Dataset records:
________________
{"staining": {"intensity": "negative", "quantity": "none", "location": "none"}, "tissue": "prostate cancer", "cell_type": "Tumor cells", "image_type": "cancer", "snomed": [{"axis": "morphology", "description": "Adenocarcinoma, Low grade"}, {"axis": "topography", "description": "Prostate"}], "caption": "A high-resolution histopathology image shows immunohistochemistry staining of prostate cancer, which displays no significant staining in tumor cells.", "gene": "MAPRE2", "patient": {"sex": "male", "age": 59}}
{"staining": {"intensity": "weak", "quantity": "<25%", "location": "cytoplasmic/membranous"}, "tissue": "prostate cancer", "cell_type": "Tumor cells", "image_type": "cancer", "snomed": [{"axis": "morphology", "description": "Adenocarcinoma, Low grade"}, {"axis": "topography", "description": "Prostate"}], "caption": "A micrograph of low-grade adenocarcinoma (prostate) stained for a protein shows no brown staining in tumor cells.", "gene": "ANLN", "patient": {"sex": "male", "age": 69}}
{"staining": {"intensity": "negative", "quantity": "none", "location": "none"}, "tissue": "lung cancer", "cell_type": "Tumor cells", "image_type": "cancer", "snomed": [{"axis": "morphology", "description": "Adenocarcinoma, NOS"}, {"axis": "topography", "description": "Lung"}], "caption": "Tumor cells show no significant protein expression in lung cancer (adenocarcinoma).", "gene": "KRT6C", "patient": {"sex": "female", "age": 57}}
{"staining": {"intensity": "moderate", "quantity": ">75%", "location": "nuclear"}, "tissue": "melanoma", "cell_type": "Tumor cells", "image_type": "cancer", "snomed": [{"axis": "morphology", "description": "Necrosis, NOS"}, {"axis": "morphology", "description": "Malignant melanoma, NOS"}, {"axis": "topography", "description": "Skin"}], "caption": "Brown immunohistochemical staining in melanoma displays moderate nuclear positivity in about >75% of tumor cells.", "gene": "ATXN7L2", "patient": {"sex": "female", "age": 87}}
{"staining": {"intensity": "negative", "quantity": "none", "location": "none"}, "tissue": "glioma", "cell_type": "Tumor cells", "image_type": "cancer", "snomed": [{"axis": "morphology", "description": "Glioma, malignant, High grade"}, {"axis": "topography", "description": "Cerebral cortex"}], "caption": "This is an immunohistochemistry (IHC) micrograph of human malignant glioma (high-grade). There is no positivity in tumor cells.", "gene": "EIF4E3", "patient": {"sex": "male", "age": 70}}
________________
Task details:
Type out the entries again, word for word.

Exercise answer:
{"staining": {"intensity": "negative", "quantity": "none", "location": "none"}, "tissue": "prostate cancer", "cell_type": "Tumor cells", "image_type": "cancer", "snomed": [{"axis": "morphology", "description": "Adenocarcinoma, Low grade"}, {"axis": "topography", "description": "Prostate"}], "caption": "A high-resolution histopathology image shows immunohistochemistry staining of prostate cancer, which displays no significant staining in tumor cells.", "gene": "MAPRE2", "patient": {"sex": "male", "age": 59}}
{"staining": {"intensity": "weak", "quantity": "<25%", "location": "cytoplasmic/membranous"}, "tissue": "prostate cancer", "cell_type": "Tumor cells", "image_type": "cancer", "snomed": [{"axis": "morphology", "description": "Adenocarcinoma, Low grade"}, {"axis": "topography", "description": "Prostate"}], "caption": "A micrograph of low-grade adenocarcinoma (prostate) stained for a protein shows no brown staining in tumor cells.", "gene": "ANLN", "patient": {"sex": "male", "age": 69}}
{"staining": {"intensity": "negative", "quantity": "none", "location": "none"}, "tissue": "lung cancer", "cell_type": "Tumor cells", "image_type": "cancer", "snomed": [{"axis": "morphology", "description": "Adenocarcinoma, NOS"}, {"axis": "topography", "description": "Lung"}], "caption": "Tumor cells show no significant protein expression in lung cancer (adenocarcinoma).", "gene": "KRT6C", "patient": {"sex": "female", "age": 57}}
{"staining": {"intensity": "moderate", "quantity": ">75%", "location": "nuclear"}, "tissue": "melanoma", "cell_type": "Tumor cells", "image_type": "cancer", "snomed": [{"axis": "morphology", "description": "Necrosis, NOS"}, {"axis": "morphology", "description": "Malignant melanoma, NOS"}, {"axis": "topography", "description": "Skin"}], "caption": "Brown immunohistochemical staining in melanoma displays moderate nuclear positivity in about >75% of tumor cells.", "gene": "ATXN7L2", "patient": {"sex": "female", "age": 87}}
{"staining": {"intensity": "negative", "quantity": "none", "location": "none"}, "tissue": "glioma", "cell_type": "Tumor cells", "image_type": "cancer", "snomed": [{"axis": "morphology", "description": "Glioma, malignant, High grade"}, {"axis": "topography", "description": "Cerebral cortex"}], "caption": "This is an immunohistochemistry (IHC) micrograph of human malignant glioma (high-grade). There is no positivity in tumor cells.", "gene": "EIF4E3", "patient": {"sex": "male", "age": 70}}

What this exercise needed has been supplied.